By: Amanda Froelich,
It’s easy to express opinion on the ‘what’s’ and ‘ifs’ of life, but rarely do individuals who feel so strongly about the necessity to share more act upon their strongly formed beliefs. One inspirational figure who has side-stepped the guilt and ego tied up in arguing over proper societal standards to live by is Jose Mujica, the president of Uruguay who has willingly kept himself in lower societal class to help others.
Mujica, 77, was elected in 2009 of the second smallest nation in South America; however, he has no interest in taking on the grand presidential life.
Humbly living in a farmhouse off the dirt road with his wife, whom both toil the soil, Mujica donates 90% of his salary to charity and lives completely satisfied, clear that he does not need more to appreciate life. The austere leader earns approximately $12,500 a month, but only keeps $1,250 for himself, the Spanish newspaper El Mundo reported.
“I do fine with that amount; I have to do fine because there are many Uruguayans who live with much less,” Jose told the paper. His focus is on helping the poor and supporting the entrepreneurs. Seeing beyond the temporary pleasures afforded by consumer-driven living, his heart goes out to all the people, knowing the best way he can help is to be the change.
“This is a matter of freedom,” he told BBC News. “If you don’t have many professions then you don’t need to work all your life like a slave to sustain them, and therefore you have more time for yourself.” Mujica’s passion for change isn’t limited to the example he shares; instead, he’s also intent on impressing his philanthropic ways to other world leaders.

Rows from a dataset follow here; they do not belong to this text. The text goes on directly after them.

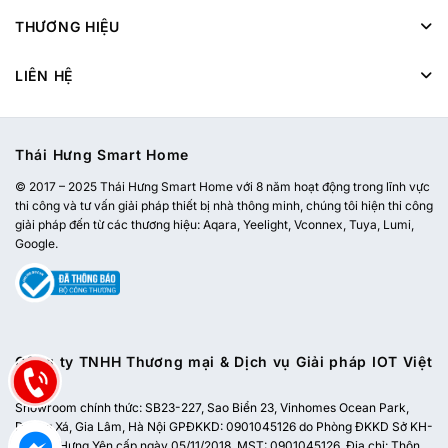
THƯƠNG HIỆU
LIÊN HỆ
Thái Hưng Smart Home
© 2017 – 2025 Thái Hưng Smart Home với 8 năm hoạt động trong lĩnh vực
thi công và tư vấn giải pháp thiết bị nhà thông minh, chúng tôi hiện thi công
giải pháp đến từ các thương hiệu: Aqara, Yeelight, Vconnex, Tuya, Lumi,
Google.
Công ty TNHH Thương mại & Dịch vụ Giải pháp IOT Việt
Nam
Showroom chính thức:
SB23-227, Sao Biển 23, Vinhomes Ocean Park,
Dương Xá, Gia Lâm, Hà Nội
GPĐKKD: 0901045126 do Phòng ĐKKD Sở KH-
ĐT tỉnh Hưng Yên cấp ngày 05/11/2018. MST: 0901045126. Địa chỉ: Thôn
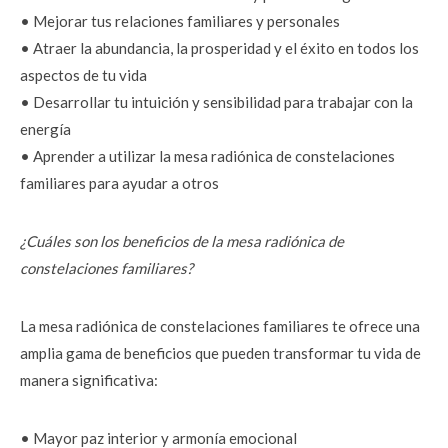
• Mejorar tus relaciones familiares y personales
• Atraer la abundancia, la prosperidad y el éxito en todos los 
aspectos de tu vida
• Desarrollar tu intuición y sensibilidad para trabajar con la 
energía
• Aprender a utilizar la mesa radiónica de constelaciones 
familiares para ayudar a otros
¿Cuáles son los beneficios de la mesa radiónica de 
constelaciones familiares?
La mesa radiónica de constelaciones familiares te ofrece una 
amplia gama de beneficios que pueden transformar tu vida de 
manera significativa:
• Mayor paz interior y armonía emocional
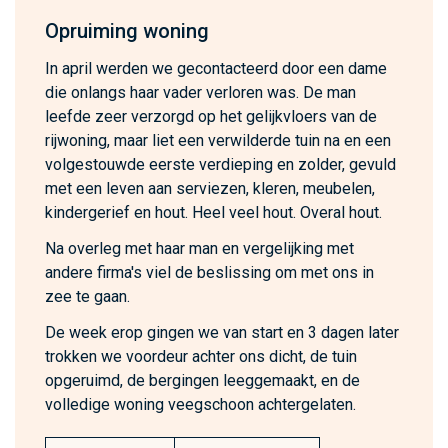
Opruiming woning
In april werden we gecontacteerd door een dame
die onlangs haar vader verloren was. De man
leefde zeer verzorgd op het gelijkvloers van de
rijwoning, maar liet een verwilderde tuin na en een
volgestouwde eerste verdieping en zolder, gevuld
met een leven aan serviezen, kleren, meubelen,
kindergerief en hout. Heel veel hout. Overal hout.
Na overleg met haar man en vergelijking met
andere firma's viel de beslissing om met ons in
zee te gaan.
De week erop gingen we van start en 3 dagen later
trokken we voordeur achter ons dicht, de tuin
opgeruimd, de bergingen leeggemaakt, en de
volledige woning veegschoon achtergelaten.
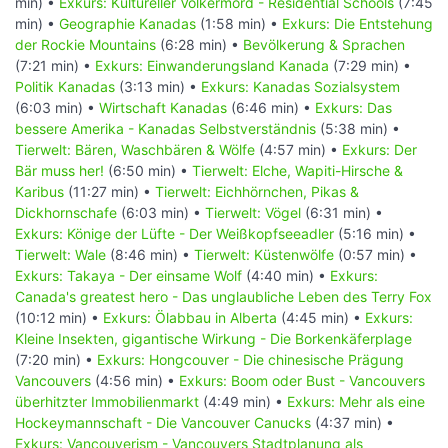
min) •
Exkurs: Kultureller Völkermord - Residential Schools
(7:45
min) •
Geographie Kanadas
(1:58 min) •
Exkurs: Die Entstehung
der Rockie Mountains
(6:28 min) •
Bevölkerung & Sprachen
(7:21 min) •
Exkurs: Einwanderungsland Kanada
(7:29 min) •
Politik Kanadas
(3:13 min) •
Exkurs: Kanadas Sozialsystem
(6:03 min) •
Wirtschaft Kanadas
(6:46 min) •
Exkurs: Das
bessere Amerika - Kanadas Selbstverständnis
(5:38 min) •
Tierwelt: Bären, Waschbären & Wölfe
(4:57 min) •
Exkurs: Der
Bär muss her!
(6:50 min) •
Tierwelt: Elche, Wapiti-Hirsche &
Karibus
(11:27 min) •
Tierwelt: Eichhörnchen, Pikas &
Dickhornschafe
(6:03 min) •
Tierwelt: Vögel
(6:31 min) •
Exkurs: Könige der Lüfte - Der Weißkopfseeadler
(5:16 min) •
Tierwelt: Wale
(8:46 min) •
Tierwelt: Küstenwölfe
(0:57 min) •
Exkurs: Takaya - Der einsame Wolf
(4:40 min) •
Exkurs:
Canada's greatest hero - Das unglaubliche Leben des Terry Fox
(10:12 min) •
Exkurs: Ölabbau in Alberta
(4:45 min) •
Exkurs:
Kleine Insekten, gigantische Wirkung - Die Borkenkäferplage
(7:20 min) •
Exkurs: Hongcouver - Die chinesische Prägung
Vancouvers
(4:56 min) •
Exkurs: Boom oder Bust - Vancouvers
überhitzter Immobilienmarkt
(4:49 min) •
Exkurs: Mehr als eine
Hockeymannschaft - Die Vancouver Canucks
(4:37 min) •
Exkurs: Vancouverism - Vancouvers Stadtplanung als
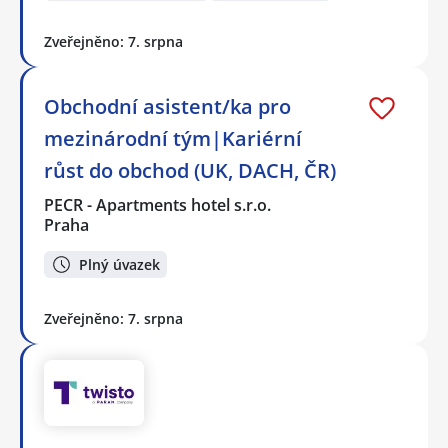
Zveřejněno: 7. srpna
Obchodní asistent/ka pro
mezinárodní tým|Kariérní
růst do obchod (UK, DACH, ČR)
PECR - Apartments hotel s.r.o.
Praha
Plný úvazek
Zveřejněno: 7. srpna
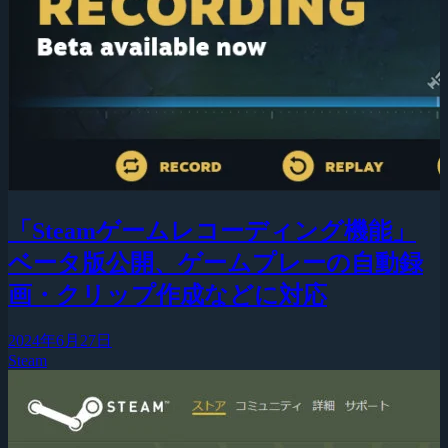
「Steamゲームレコーディング機能」
ベータ版公開、ゲームプレーの自動録
画・クリップ作成などに対応
2024年6月27日
Steam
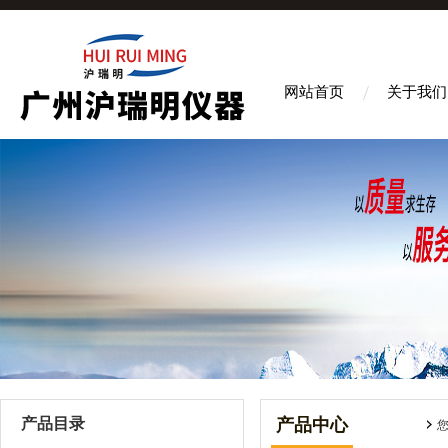
网站首页
关于我们
产品目录
产品中心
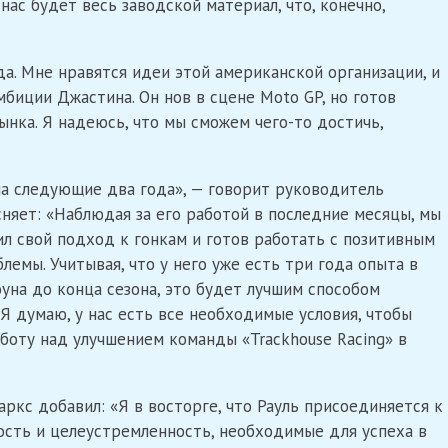
нас будет весь заводской материал, что, конечно,
да. Мне нравятся идеи этой американской организации, и
биции Джастина. Он нов в сцене Moto GP, но готов
ынка. Я надеюсь, что мы сможем чего-то достичь,
на следующие два года», — говорит руководитель
няет: «Наблюдая за его работой в последние месяцы, мы
нил свой подход к гонкам и готов работать с позитивным
емы. Учитывая, что у него уже есть три года опыта в
оуна до конца сезона, это будет лучшим способом
Я думаю, у нас есть все необходимые условия, чтобы
боту над улучшением команды «Trackhouse Racing» в
ркс добавил: «Я в восторге, что Рауль присоединяется к
ность и целеустремленность, необходимые для успеха в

His philosophy on poverty and consumption was shared at the Rio +20 United Nations Conference on Sustainable Development in June. “If all I’m doing is working to buy things to get more, if society of consumption is the energy of everything, where does this go?” he asked. “We need to start to fight for another kind of culture.”
Openly accusing other world leaders of having a “blind obsession to achieve growth with consumptions”, the president is clearly in opposition to left-brained obsession of achieving more whilst forgetting it’s people. His argument draws in environmental factors and respect for the societies governed by its many leaders.
And regarding his ‘poor’ lifestyle which has gained criticism, Jose has remarked that, “I’m called ‘the poorest president’, but I don’t feel poor. Poor people are those who only work to try to keep an expensive lifestyle, and always want more and more”.
Thanks to Jose’s plight, Uruguay is on the forefront of change; becoming one of the first nations to possibly legalize Marijuana and drive focus to helping all of its people, many more positive changes are sure to be implemented.
In Jose Mujica’s logic, if we are all here together in the same world, shouldn’t we take care of our brothers and sisters? What areas of your life could you give more from?